Questions of copyright law
Both the BGH and the OLG Braunschweig apply the current rules of copyright contract law also to an author who, like the plaintiff’s father as an employee of the defendant’s legal predecessor, is subject to Section 43 UrhG (authors in employment and service relationships). Both decisions consider the fairness compensation of Section 32a UrhG to be applicable without further ado even in such cases. However, this only concerns new cases that arose after the new regulation came into force at the end of March 2002.
Visualization aids for the court
Time and again, it becomes apparent that two worlds collide in copyright law: That of the creators and that of the lawyers who have to deal with the creators’ output. In a legal dispute over a piece of music, how does one convey the essence of the dispute if the court is not musically trained? In the field of applied art, how can one make it clear what is at stake? The designers usually have a well-developed spatial imagination, which the discerning judges, on the other hand, do not necessarily have.

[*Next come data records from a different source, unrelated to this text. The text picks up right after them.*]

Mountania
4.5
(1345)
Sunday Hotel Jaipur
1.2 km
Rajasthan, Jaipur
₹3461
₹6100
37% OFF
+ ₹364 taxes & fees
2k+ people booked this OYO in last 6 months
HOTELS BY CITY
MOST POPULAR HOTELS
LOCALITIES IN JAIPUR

That is why many a trial in this field has been won (or lost) because the two samples, “original” and “alleged imitation” were physically expedited into the courtroom – this may involve a not inconsiderable effort in the case of bulky objects.
But what can be done when the object in question does not fit into the courtroom or – as in the Braunschweig case concerning the authorship of the VW “Beetle” – the supposed original only exists as a design drawing? One of the questions at issue was whether the formative shapes of the later “Beetle” were already present in the subsequent drawings.
Here, the defendant party broke new ground with a visualization aid for the court in the form of a virtual model that could be displayed three-dimensionally in all conceivable views and juxtaposed with the subsequently executed vehicle.
Thus, even the layman could see that the design of the plaintiff’s side was by no means “smiling”, contrary to the plaintiff’s claim, because the hood in the alleged original was completely straight. The view from diagonally behind also shows that the executed Beetle followed a completely different design concept than the alleged original, recognizable from the protruding fenders, the running board and the rear section, which also ends in a bulge, in the executed vehicle. The OLG Braunschweig correctly subsumed on this basis.
Such visualization aids can be produced with current CAD technology with manageable effort, even if under certain circumstances not always in such high quality as shown here.
The great willingness (one could almost say relief) with which the recognizing court made use of this assistance shows how important it can be, especially in the field of applied art, to argue as much visually as linguistically.